Penanganan 3.494 korban luka menjadi tantangan besar setelah gempa bermagnitudo 7,4 mengguncang wilayah barat Kolombia. WHO mencatat 24 fasilitas kesehatan rusak atau hancur total ketika rumah sakit juga menghadapi gangguan pasokan air bersih.
Kerusakan layanan dasar memperberat dampak gempa yang telah menewaskan sedikitnya 265 orang hingga Rabu (12/8/2026). Presiden Kolombia Abelardo de la Espriella juga menyatakan 496 orang masih hilang dan dalam pencarian.

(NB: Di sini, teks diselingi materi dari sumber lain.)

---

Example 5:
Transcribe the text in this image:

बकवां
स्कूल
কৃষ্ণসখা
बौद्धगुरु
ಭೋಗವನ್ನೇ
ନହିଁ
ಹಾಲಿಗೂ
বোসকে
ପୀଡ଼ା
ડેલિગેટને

Kapasitas perawatan korban terancam
Fasilitas kesehatan yang terdampak harus menangani lonjakan pasien dalam kondisi operasional terbatas. Gangguan air bersih menambah persoalan bagi rumah sakit yang tetap memberikan layanan kepada korban gempa.
Kebutuhan pemulihan tidak hanya berfokus pada perawatan medis. Infrastruktur dasar di wilayah rusak perlu segera diperbaiki agar layanan penting untuk masyarakat dapat kembali tersedia.
| Data Utama | Jumlah | Rincian |
|---|---|---|
| Korban meninggal | 265 orang | Dikonfirmasi Presiden Abelardo de la Espriella |
| Korban luka | 3.494 orang | Terjadi di tengah gangguan layanan medis |
| Warga hilang | 496 orang | Masih menjadi sasaran operasi pencarian |
| Fasilitas kesehatan rusak | 24 fasilitas | Data WHO |
Reruntuhan masih dicari untuk menemukan korban
Tim penyelamat mengerahkan alat berat, derek, dan anjing pelacak di kawasan yang mengalami kerusakan paling berat. Pereira dan Cali termasuk wilayah yang menjadi perhatian dalam pencarian korban di bawah reruntuhan.
Sejumlah warga membantu upaya awal dengan membentuk rantai manusia untuk memindahkan puing. Keterlibatan mereka berlangsung saat petugas berusaha membuka akses dan membersihkan bangunan yang roboh.
Operasi tersebut tetap mendesak karena hampir lima ratus orang belum diketahui keberadaannya. Kondisi bangunan yang rusak membuat pencarian membutuhkan penanganan hati-hati sekaligus cepat.
Pemerintah menetapkan masa berkabung
Kolombia memasuki tiga hari masa berkabung nasional setelah gempa terjadi pada Senin. Bendera setengah tiang dikibarkan di gedung-gedung pemerintahan dan kantor kedutaan besar sebagai penghormatan bagi korban.
Pemerintah juga menetapkan status darurat untuk mendukung penanganan krisis. Keluarga yang kehilangan rumah dijanjikan subsidi sewa sebagai bagian dari dukungan untuk kebutuhan hunian sementara.
Dana bantuan untuk keadaan darurat dan pemulihan
Swiss menyediakan 1 juta franc Swiss bagi respons kemanusiaan akibat gempa di Kolombia. Kementerian Luar Negeri Swiss menyatakan setengah dana akan disalurkan melalui WFP dan lembaga swadaya masyarakat lokal untuk bantuan darurat.
Bagian dana lainnya direncanakan bagi pemulihan infrastruktur di area dengan dampak terparah. Amerika Serikat juga mengumumkan bantuan darurat sebesar 5,5 juta dolar AS.
| Pemberi Bantuan | Jumlah | Penggunaan yang Disebutkan |
|---|---|---|
| Swiss | 1 juta franc Swiss | Bantuan darurat, WFP, LSM lokal, dan infrastruktur |
| Amerika Serikat | 5,5 juta dolar AS | Bantuan darurat |
Aliran bantuan diperlukan ketika kebutuhan kesehatan, air bersih, tempat tinggal, dan pencarian korban berlangsung bersamaan. Penanganan bencana di Kolombia masih berpusat pada penyelamatan warga serta pemulihan layanan yang lumpuh akibat gempa.